Children are not the only dispensable ones. As I argued in “Watching ‘Blade Runner’ in the Age of Black Lives Matter,” the first movie contained an implicit critique of the still-embedded slave-class structure of America. 2049 reiterates the slavery theme. Replicants, like people of color in American history, are the forced labor that enables humanity to survive and the wealthy class to thrive. (Though I must note that 2049 repeats the mistake of having white actors in the major roles, relegating people of color to supporting parts.)
But as with every slave saga from Egypt to America, the spirit of freedom cannot be chained forever. And no matter how strong, how high, or how wide we try to build our walls to keep out the “undesirables,” we soon discover the truth. We have actually been imprisoning ourselves. And the ones we feared turn out to have eyes looking back at us from the mirror.
The god’s-eye view
Not only does the movie give us a god’s-eye view of the future of the planet, it also incorporates religious imagery and biblical references that got my attention as a theologian. Angels, miraculous births, and baptismal waters are all referenced in Blade Runner 2049. And the character of Wallace – the creative genius behind the next generation of Replicants – is supremely malevolent in his hubristic god-like power. He kills and makes alive, while planning to “storm Eden and retake her.” But we’ve already seen what happens when humans overtake Eden. The results are devastating, and fund nothing but an artificial world on the verge of collapse.
Is there hope?
A single bee answers that question. As we watch bee colonies collapsing today – canaries in our climate-crisis coal mine – I couldn’t help but note the irony of the bee on Officer K’s hand. He then discovers an entire thriving apiary in the desert. How is this possible? Bees need flowers. They need pollen, sunlight, greenery. Their presence means that somehow, somewhere, in this apparently god-forsaken world there is a resurgence of organic life . . . and hope.
Blade Runner 2049 does not show us the source of this fledgling life.

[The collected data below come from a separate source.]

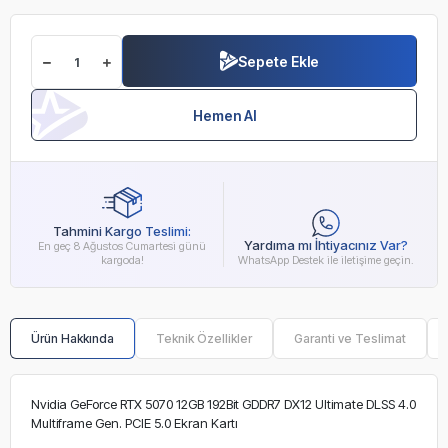
Sepete Ekle
Hemen Al
Tahmini Kargo Teslimi:
Yardıma mı İhtiyacınız Var?
En geç 8 Ağustos Cumartesi günü
kargoda!
WhatsApp Destek ile iletişime geçin.
Ürün Hakkında
Teknik Özellikler
Garanti ve Teslimat
Nvidia GeForce RTX 5070 12GB 192Bit GDDR7 DX12 Ultimate DLSS 4.0
Multiframe Gen. PCIE 5.0 Ekran Kartı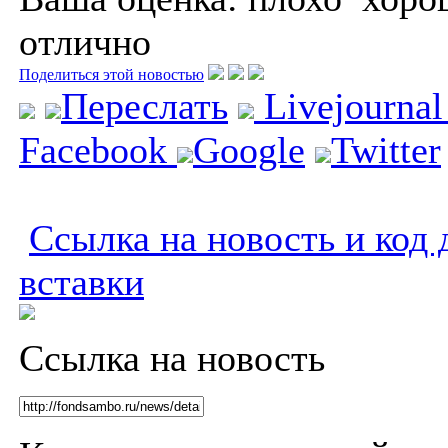
отлично
Поделиться этой новостью
Переслать
Livejourna
Facebook
Google
Twitter
Ссылка на новость и код 
вставки
Ссылка на новость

But we know it must exist, just as surely as the Replicants are rising to claim their humanity, their love, and their freedom. This hope in what is yet unseen is the reason for watching this film. When you go see it, keep this passage from Romans 8:18-25 in mind:
I consider that the sufferings of this present time are not worth comparing with the glory about to be revealed to us. 19For the creation waits with eager longing for the revealing of the children of God; 20for the creation was subjected to futility, not of its own will but by the will of the one who subjected it, in hope 21that the creation itself will be set free from its bondage to decay and will obtain the freedom of the glory of the children of God. 22We know that the whole creation has been groaning in labour pains until now; 23and not only the creation, but we ourselves, who have the first fruits of the Spirit, groan inwardly while we wait for adoption, the redemption of our bodies. 24For in hope we were saved. Now hope that is seen is not hope. For who hopes for what is seen? 25But if we hope for what we do not see, we wait for it with patience.
Leah D. Schade is the Assistant Professor of Preaching and Worship at Lexington Theological Seminary (Kentucky) and author of the book Creation-Crisis Preaching: Ecology, Theology, and the Pulpit (Chalice Press, 2015).